Fortunately, massive sequencing analyses carried out by several research groups in Portugal, the United States, and Spain, among other countries, have confirmed that the virus causing the outbreaks currently belongs to the West African variety, i.e., the prognosis is more optimistic.
In West Africa, the mortality rate is less than 1 percent; in the case of Central Africa, it is approximately 11 percent; both are not comparable with those of human smallpox, already eradicated, which reached up to 30 percent.
The good news is that so far no deaths have been reported in association with the latest smallpox outbreaks.
People who were vaccinated against human smallpox up to 1972 have 85 percent protection against monkeypox; therefore, if they are infected, it is expected that the symptoms will be brief and they will not present a severe case of the disease. After 1972, the human smallpox vaccine was discontinued throughout the country, except for some entities that had remnants of the vaccine.
Mechanisms of transmission of monkeypox
Dr. Juan Carlos Lona Reyes, pediatric infectologist, coordinator of the Pediatrics specialty of the CUCS at the Hospital Civil de Guadalajara (HCG) Dr.
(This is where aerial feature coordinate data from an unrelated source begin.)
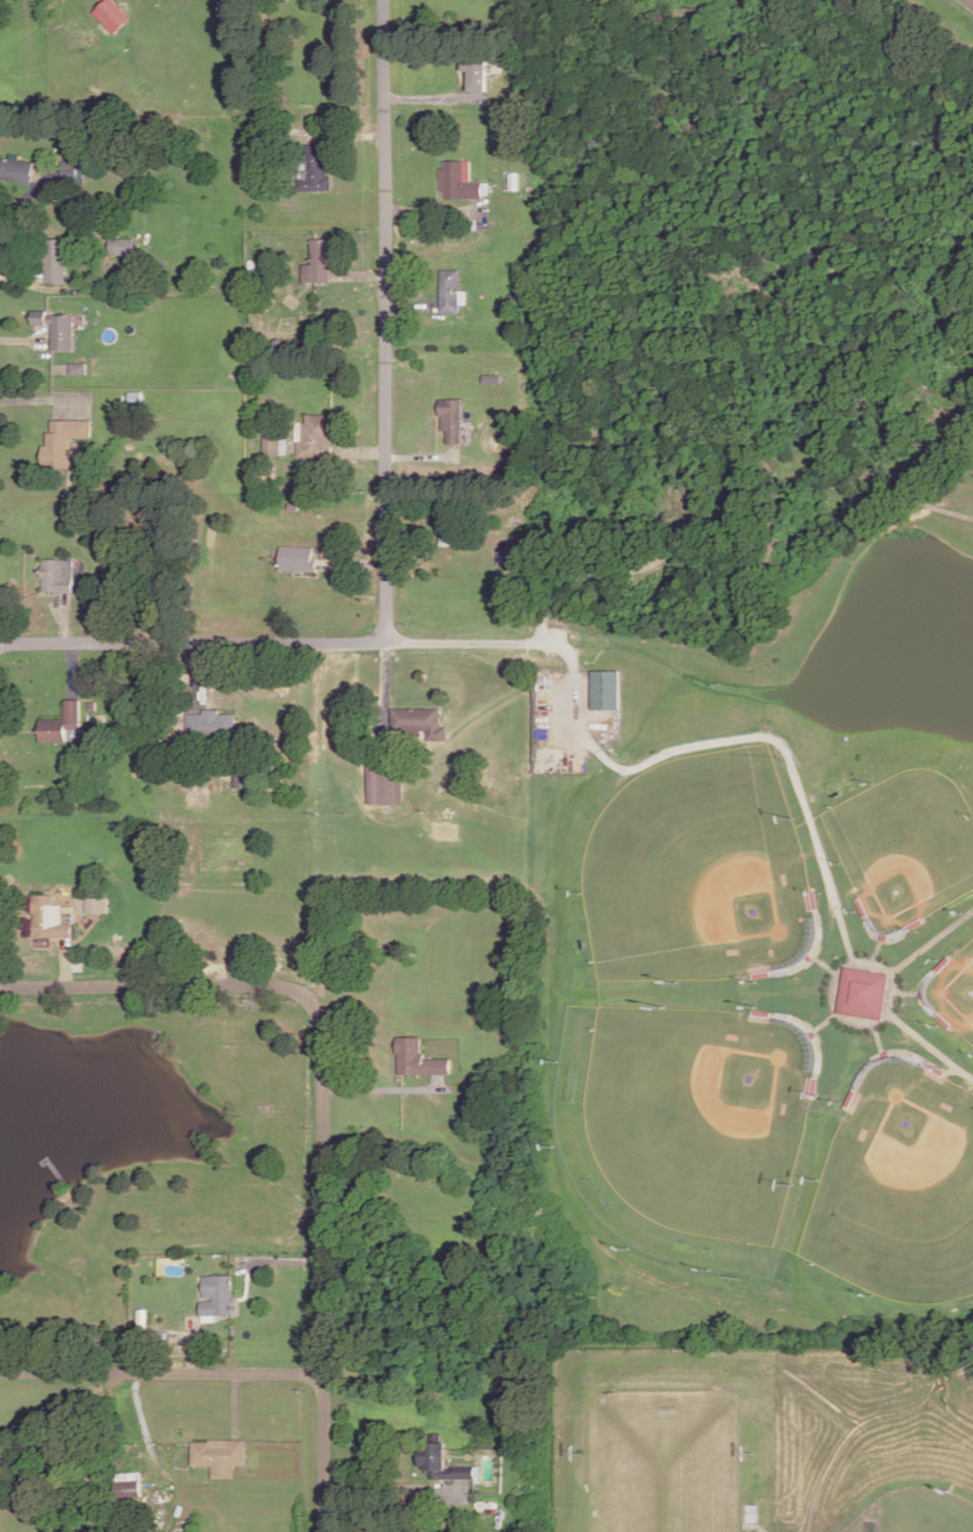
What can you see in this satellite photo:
building: (112, 13)
building: (474, 70)
road: (431, 96)
road: (346, 133)
building: (317, 167)
building: (16, 168)
building: (76, 171)
building: (514, 179)
building: (456, 180)
building: (500, 184)
road: (26, 206)
road: (434, 211)
building: (123, 244)
building: (57, 259)
building: (321, 261)
road: (21, 275)
road: (361, 275)
building: (448, 288)
road: (411, 304)
road: (387, 319)
building: (59, 326)
road: (22, 338)
building: (79, 365)
building: (137, 393)
road: (40, 397)
building: (452, 416)
building: (318, 435)
building: (273, 438)
building: (63, 439)
road: (362, 450)
road: (419, 455)
road: (914, 495)
building: (294, 504)
building: (448, 528)
building: (299, 556)
building: (508, 556)
road: (355, 561)
building: (58, 572)
road: (65, 615)
road: (259, 640)
park: (741, 665)
road: (74, 666)
road: (202, 667)
road: (387, 669)
road: (575, 672)
building: (604, 687)
building: (421, 719)
building: (61, 720)
building: (213, 722)
building: (240, 776)
building: (385, 782)
road: (813, 821)
park: (908, 845)
park: (701, 873)
building: (99, 902)
building: (52, 917)
road: (843, 961)
road: (67, 962)
road: (900, 982)
road: (155, 985)
building: (865, 992)
park: (958, 992)
road: (845, 1000)
road: (881, 1017)
road: (919, 1030)
building: (422, 1056)
road: (384, 1087)
park: (685, 1127)
road: (45, 1154)
park: (901, 1189)
road: (326, 1262)
building: (221, 1292)
building: (144, 1316)
road: (195, 1343)
road: (162, 1370)
road: (236, 1403)
building: (222, 1453)
building: (446, 1459)
building: (129, 1478)
road: (394, 1486)
park: (928, 1511)

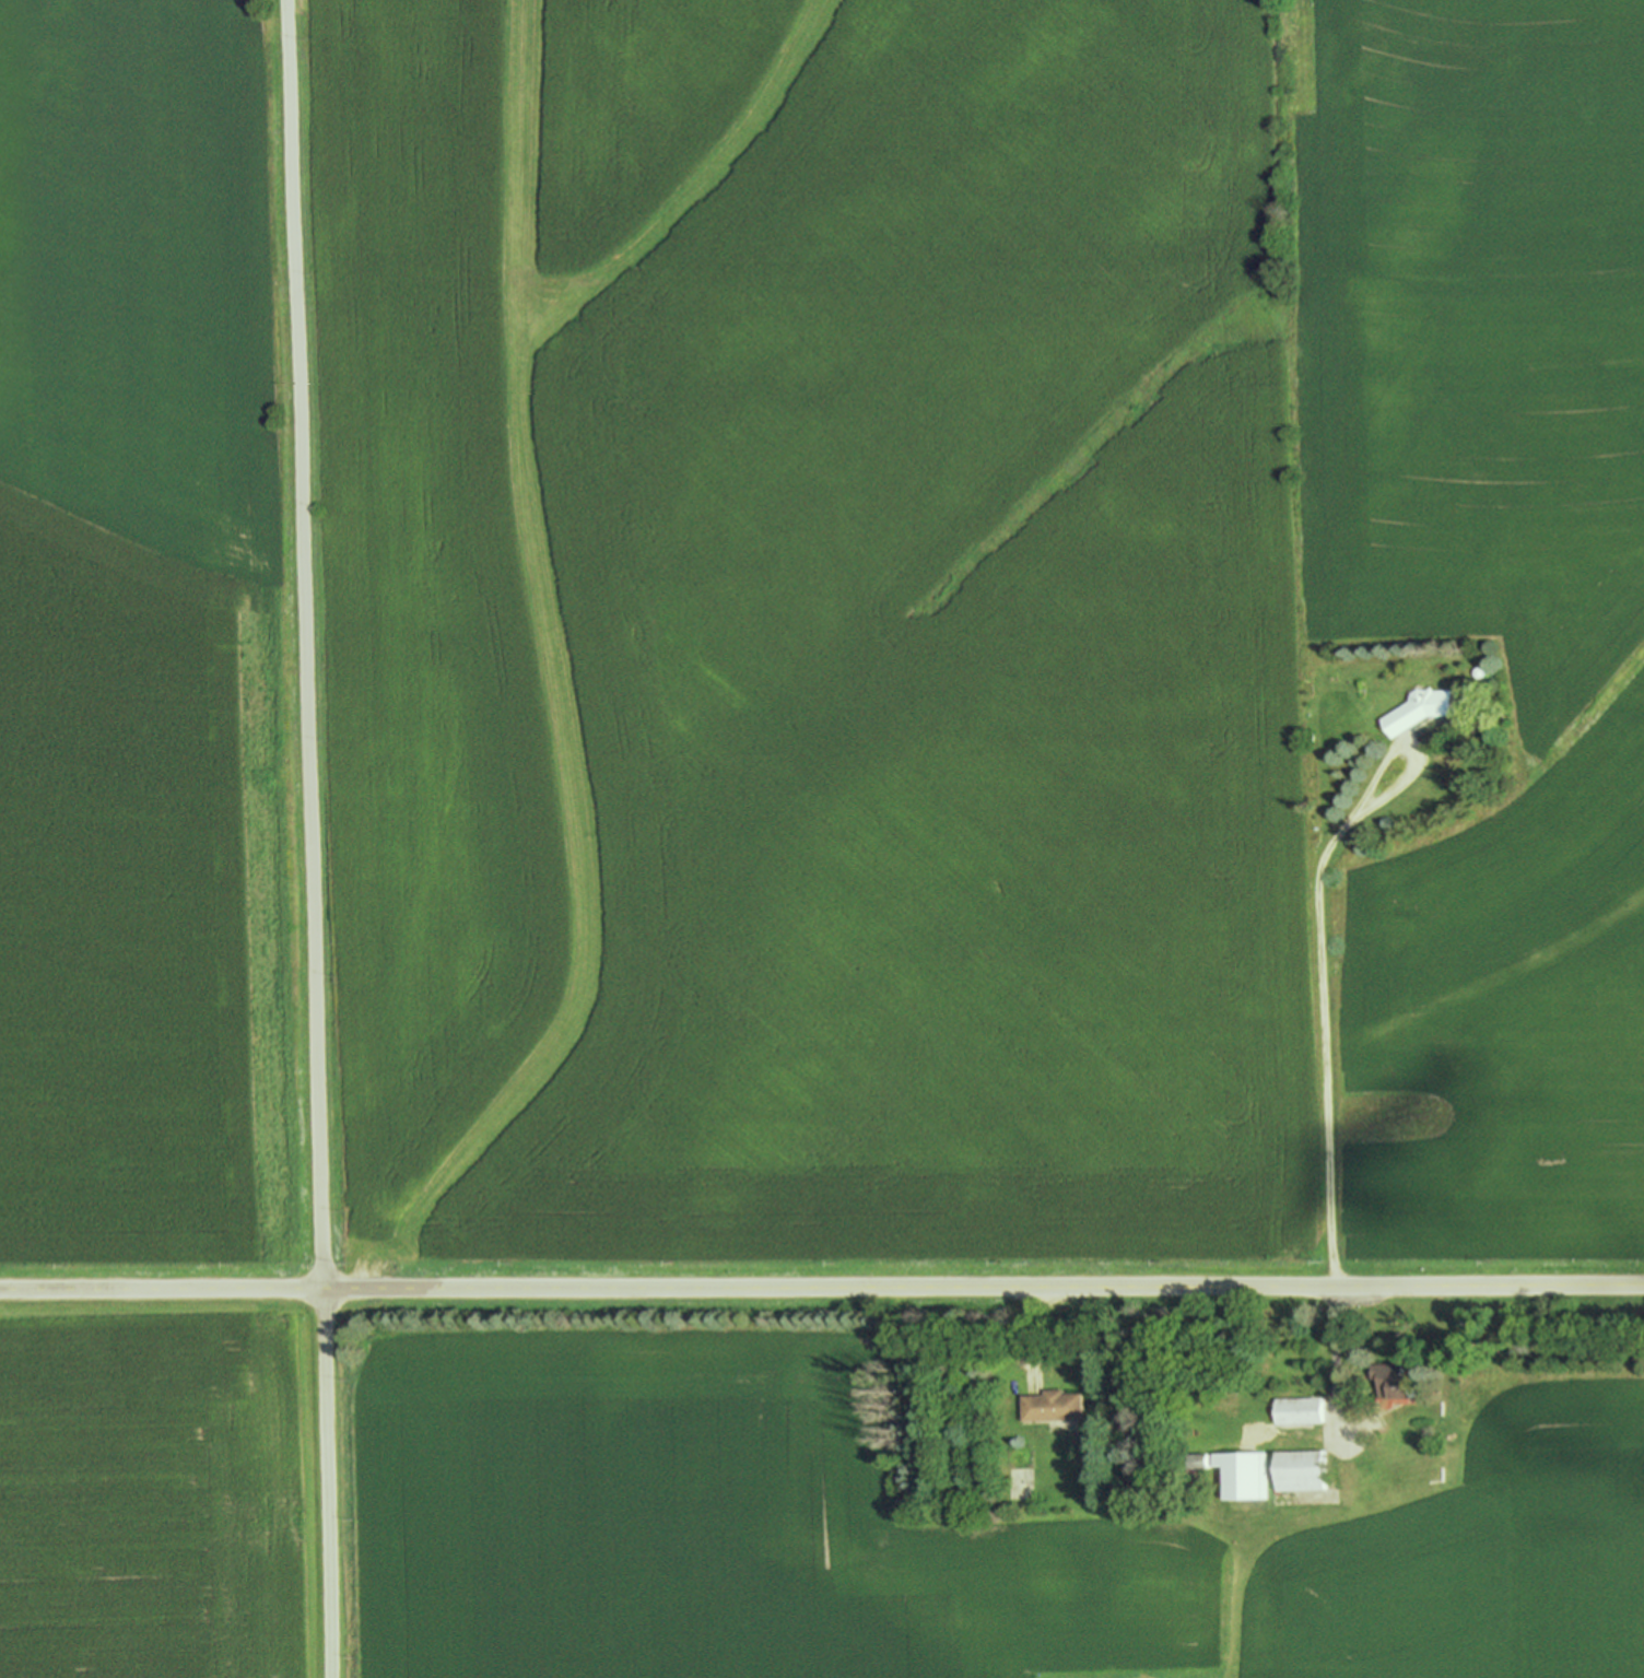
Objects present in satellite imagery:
building: (1426, 707)
road: (309, 838)
road: (821, 1286)
building: (1396, 1382)
building: (1052, 1406)
building: (1299, 1409)
building: (1303, 1470)
building: (1243, 1475)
Juan I. Menchaca, explained that the mechanism by which infection is acquired from other species to humans is by scratching or biting.
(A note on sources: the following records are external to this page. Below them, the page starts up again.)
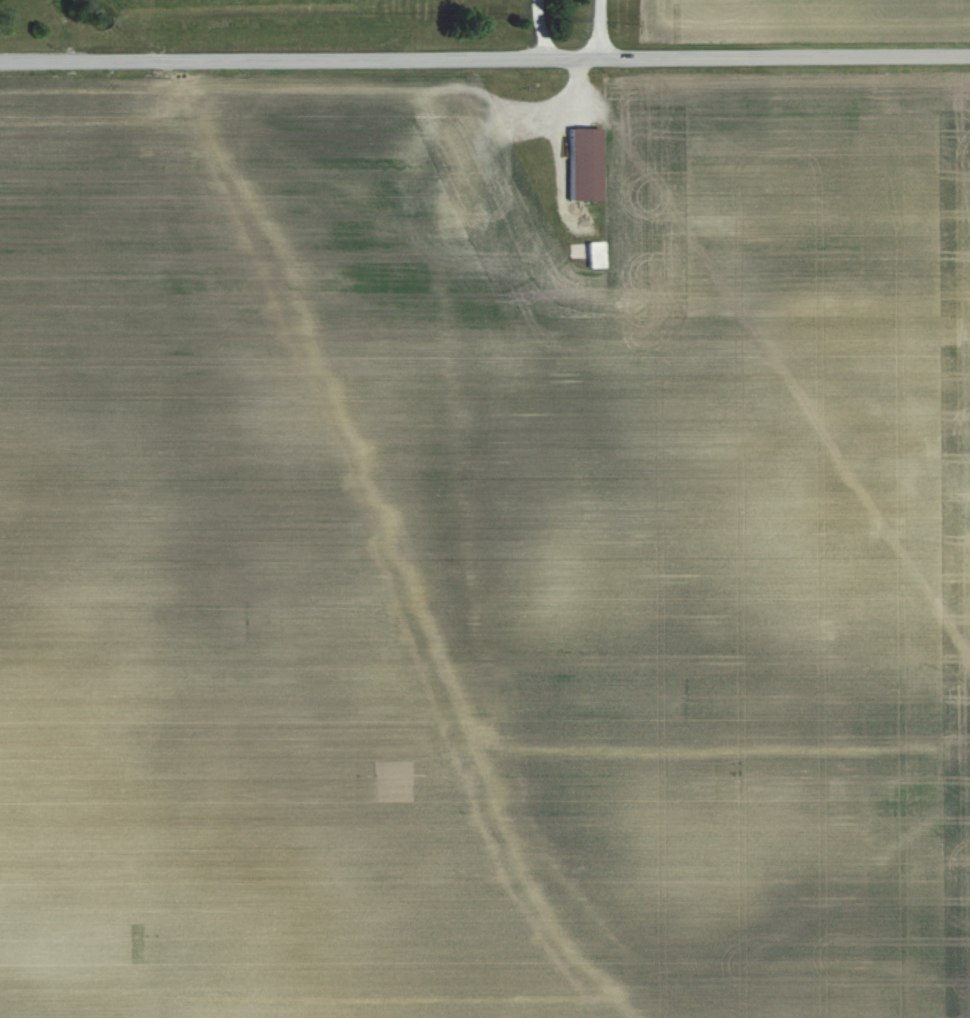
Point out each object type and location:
road: (543, 26)
road: (601, 26)
road: (485, 53)
building: (458, 159)
building: (582, 163)
building: (595, 253)

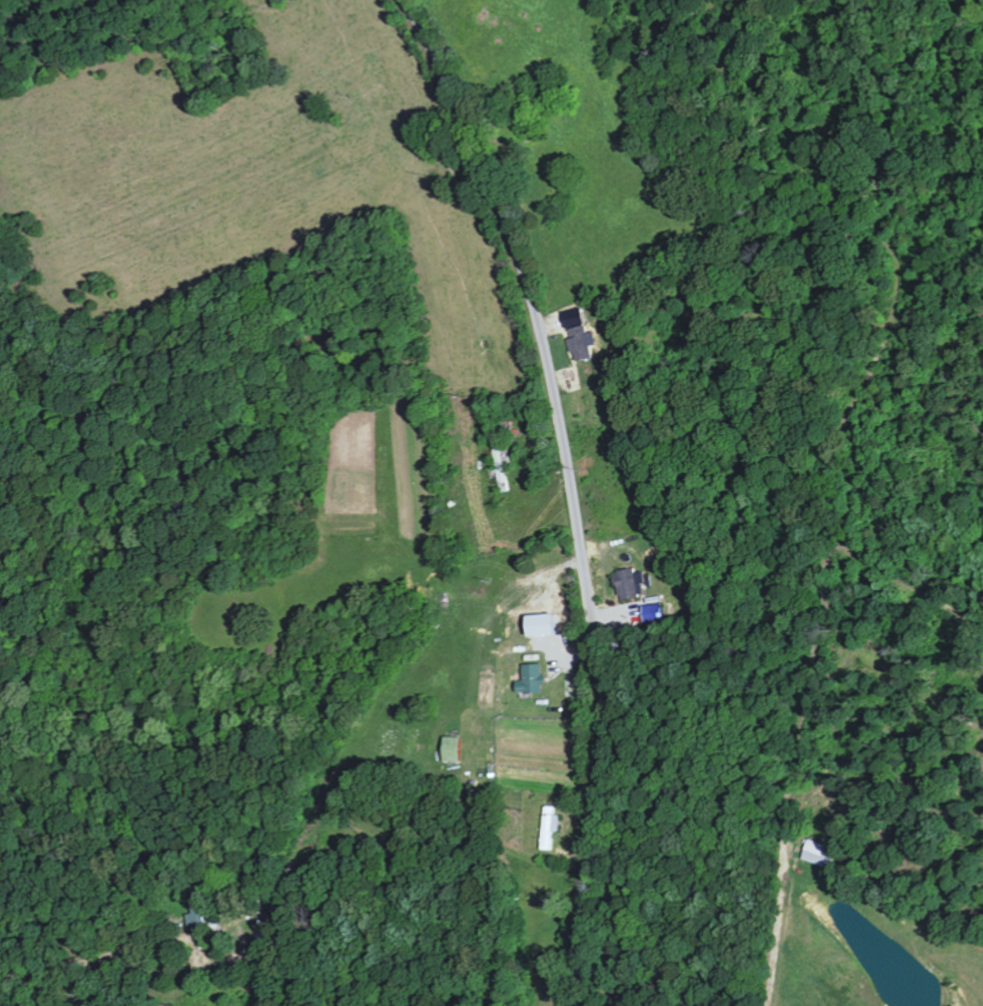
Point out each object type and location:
building: (576, 335)
road: (569, 490)
building: (627, 584)
building: (529, 680)
building: (548, 828)
building: (819, 855)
Person-to-person transmission can be caused by contact with dermal lesions, body fluids, or contaminated surfaces, such as bedding. In this scenario, the persons at greatest risk of acquiring the infection will be household contacts, if there is a sick person or close contacts outside the home with a sick person.
There may be transmission by respiratory secretions; however, close contact is required. In international trips that may last many hours, so far no contagion has been reported, but in any case, in people who are not infected, the use of masks is recommended.
It has been said that sexual intercourse is a probable mechanism of transmission of the infection, but this possibility is under study and more information is needed to endorse it as an effective mechanism of transmission of the disease.
Other preventive measures for contact with people who may be infected include frequent hand washing, avoiding contact with contaminated surfaces or materials, and keeping patients in isolation when the disease is confirmed in them.
The illness may last from two to four weeks. There may be some serious complications due to bacterial superinfections that may occur, such as sepsis, bronchopneumonia processes, and encephalitis, among others.
Patients at risk of complications are those who have cancer and receive chemotherapy; HIV patients, children, and pregnant women.
Vaccines and PCR against monkeypox
There are vaccines, but they are not available for the general population, and the recommendation regarding vaccines will depend on the evolution of the alert. The Rector of the CUCS, Dr. José Francisco Muñoz Valle, said that the UdeG can perform the PCR test to detect simian smallpox; however, the recommendation is that the samples are sent directly to the state laboratory, in the case of Jalisco.
"Since the previous weeks, we have been performing different assays to be able to standardize this test, since to make a diagnosis we must be certain that we are amplifying a fragment of the simian smallpox virus gene itself. We have the conditions in the Laboratory of Emerging Diseases of the CUCS to make the diagnosis, but at this moment only the samples sent to the state laboratory are considered valid", declared Muñoz Valle.